Carol is presented as the good Star Sapphire because she resists control and has the most experience. That way she can be a hero now but have been a villain then, and the Violets can be a menacing threat.

What I don't get is why the Violets must be a menacing threat overall. Why can't it have been a problem with Carol or even a problem with EARTH as a location somehow causing the violet energy to be unbalanced? Why is Miri the exception of the ones we've seen for being noble and helpful? why is Carol played as special for having some control? And why couldn't the Predator have been the red entity taking control of Carol and mucking with the violet energy like Parallax took control of Hal and mucked with the green?
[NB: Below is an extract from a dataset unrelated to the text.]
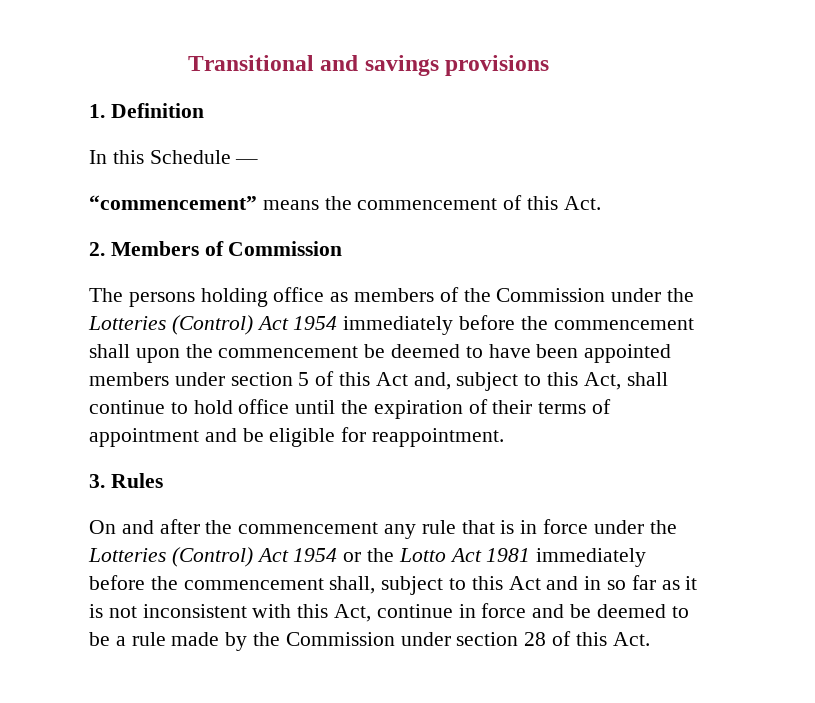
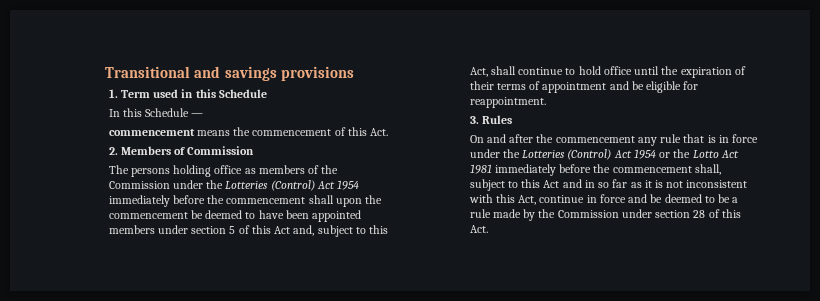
[110,103,204,118] Definition -> [120,89,267,98] Term used in this Schedule
[88,195,257,210] “commencement” -> [108,129,195,136] commencement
Why is Love bad in Green Lantern?

And why are they all scantily clad women, except the dude who gets some armor? What the hell? Do you just not want women reading Green Lantern?

I suspect Johns thinks this is a creative, fascinating take on things since Love is supposed to be a virtue. Except that since the Star Sapphires are conflated on every level with sex (another aspect I hate about them) it's not a new take. It's an old take on sex as all-consuming, addictive, and dangerous. It's an old take on women as the wicked temptresses who would distract the hero from his noble duty.

And it's an incredibly shallow view of Love.

Really, the only thing that even mildly redeemed this take on Star Sapphire was Tomasi and Gleason's Miri. She should be the template for Star Sapphires. Carol should be like Hal, someone who messed up badly.

I had some hope in a reboot that we'd see the Star Sapphires revised to something less horrible, but seeing the exact same writers on the books kills that.

Though maybe we can count on losing the pink nightmare outfit if the Pants for Everyone! trend continues. That's something I suppose, even if it's a wrongheaded something.